The drama all started about three weeks ago when we heard the first reports of hurricane Irma forming in the Atlantic. There was coverage that she was to be one of the biggest hurricanes in a century that it was likely to impact Puerto Rico. I was pretty calm about it all. There have been tropical storm and hurricane warnings in the past two years but all moved and came to nothing and I was sure that Irma would do the same.
A few days passed and I watched the locals start to prepare and get ready and I knew it was time that we did the same. Non perishable food, water, gas for BBQ grills, gas for your car, cash, batteries, candles etc. We don’t have a generator at our house and there was news reports that the power could be gone for months and I was a little panicky but I didn’t know what to expect so I concentrated on securing the house. We had the roof checked for leaks and made sure the pipes were clean of leaves, brought in the patio furniture, taped down all our mosquito screens to make them as secure as possible and taped our windows with big X’s in case of glass shatter. We were ready. We watched and waited and Irma started to move north so we knew that Puerto Rico would be spared the worst of this one but still expected sustained winds of 100mph. Lots of our friends, particularly those from the US left. Afraid of horror stories of looting post hurricane, the potential damage to homes and the lack of utilities and supplies on the other side. We were going to stick it out. I felt confident that we lived in a concreate house with a secure roof and that we would be totally fine.

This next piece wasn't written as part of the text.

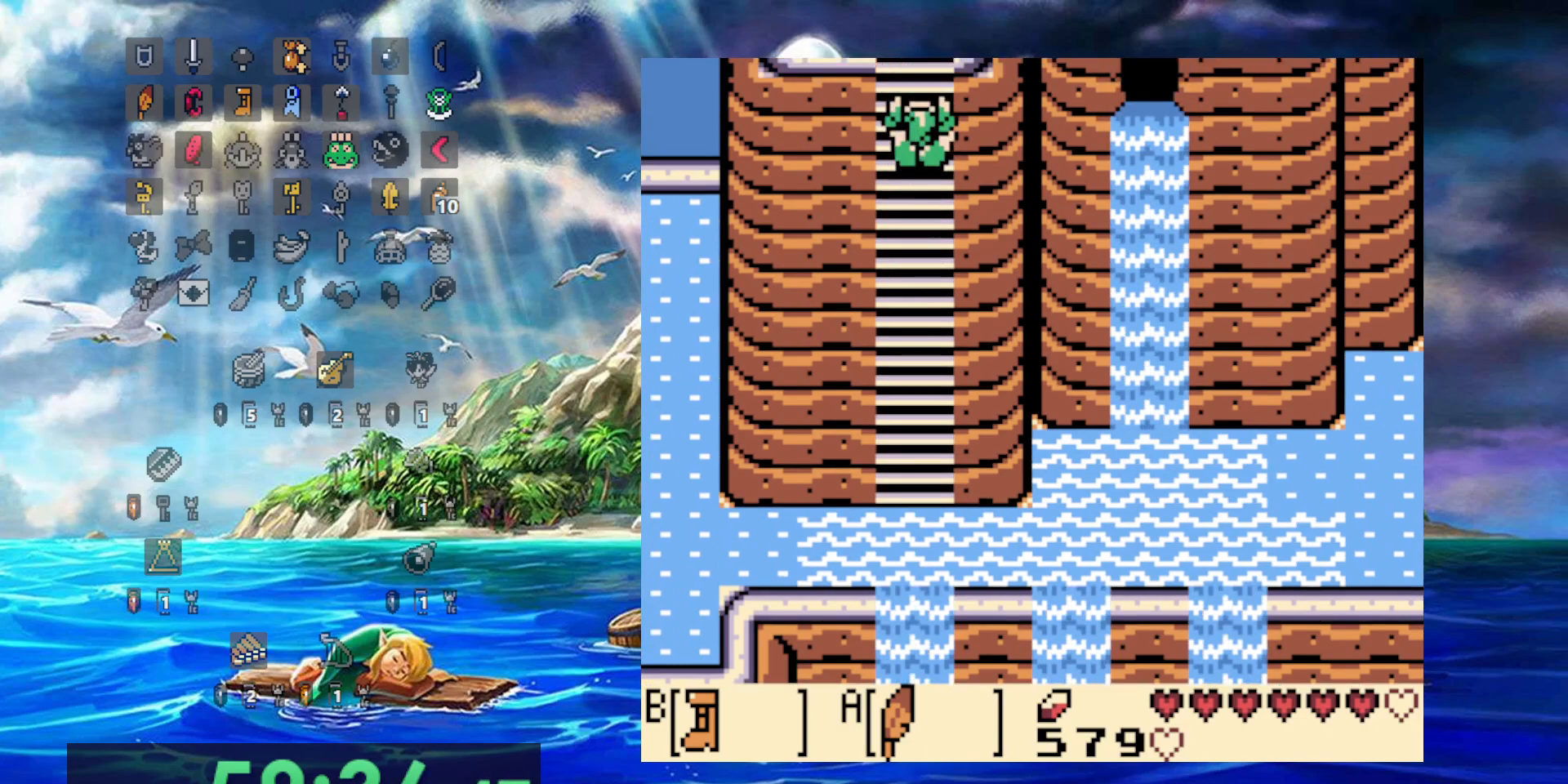
{"buttons": ["B"], "events": []}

She was due to hit on a Wednesday and we waited for her arrival. We were a bit jumpy and each time the winds picked up we watched outside and were prepared for the worst. Irma thankfully spared our little island without too much damage. There was a lot of trees down, but all in all we were pretty lucky. We had utilities back in 2-5 days in most places across the island and things were so much better than anticipated. Her winds while strong, felt like a very bad and windy day in Ireland and it didn’t really feel like a hurricane. In hindsight, she was just preparing us and we had only experience a category 1 hurricane.

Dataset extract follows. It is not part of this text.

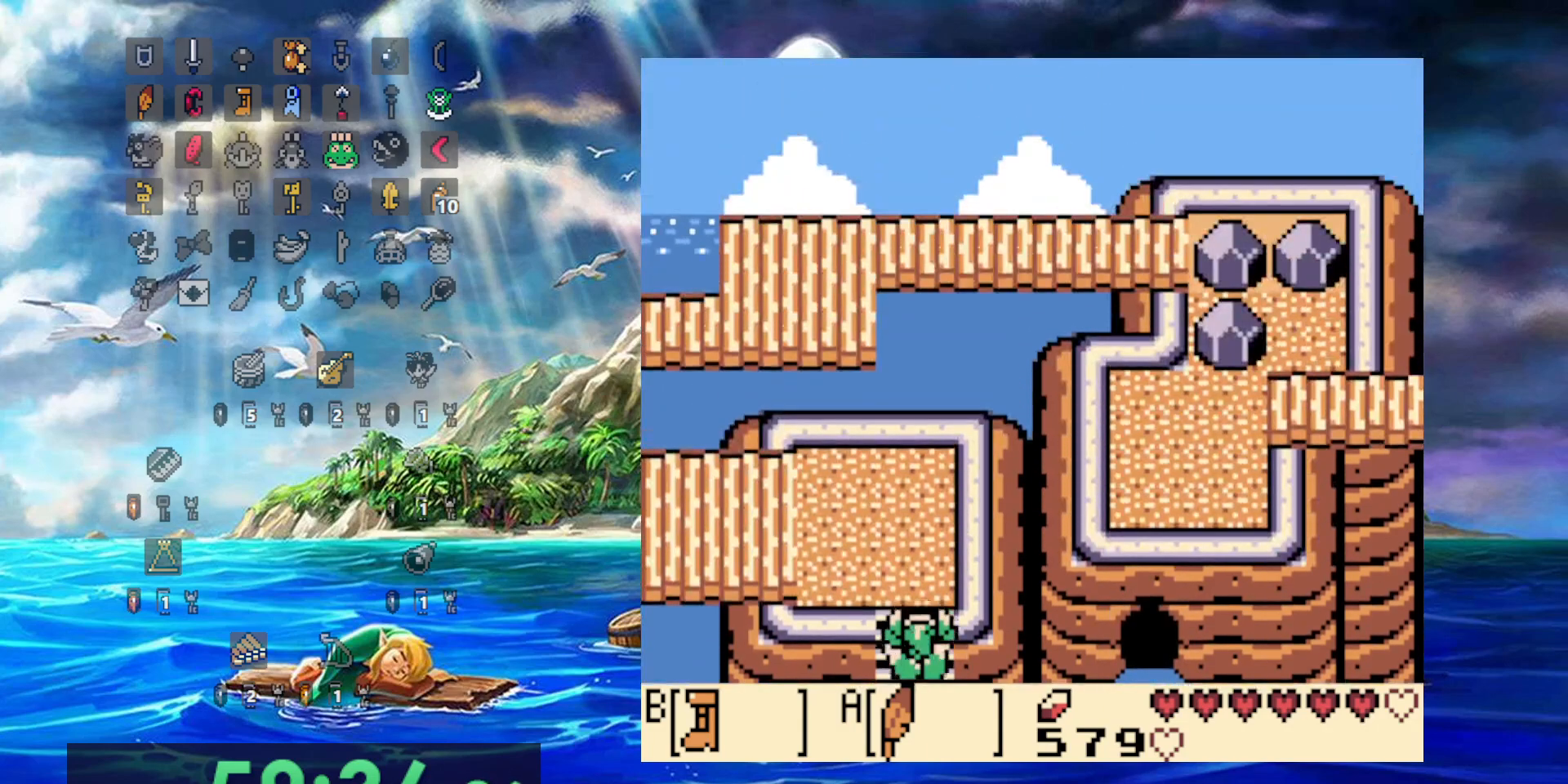
{"buttons": ["B", "DPAD_LEFT"], "events": [[400, "DPAD_LEFT", "down"]]}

We started to turn our attention to the other islands and those that weren’t so lucky. The British Virgin Isles, The US Virgin Isles and other were badly effected. We gave away all our hurricane supplies, organised collections for essential items to be distributed and Puerto Rico became a hub for aid and refugees who needed medical assistance or to evacuate. Shelters were set up, donations purchased and we all wanted to help those that had lost. Puerto Rico gave away a third of its emergency supplies. We watched the devastation on the other islands and felt so grateful that Puerto Rico had been spared the worst. 80 people lost their homes on the island and 3 people died. On an island of almost 4 million people that didn’t seem like bad statistics. We had been very lucky and appreciated what we had.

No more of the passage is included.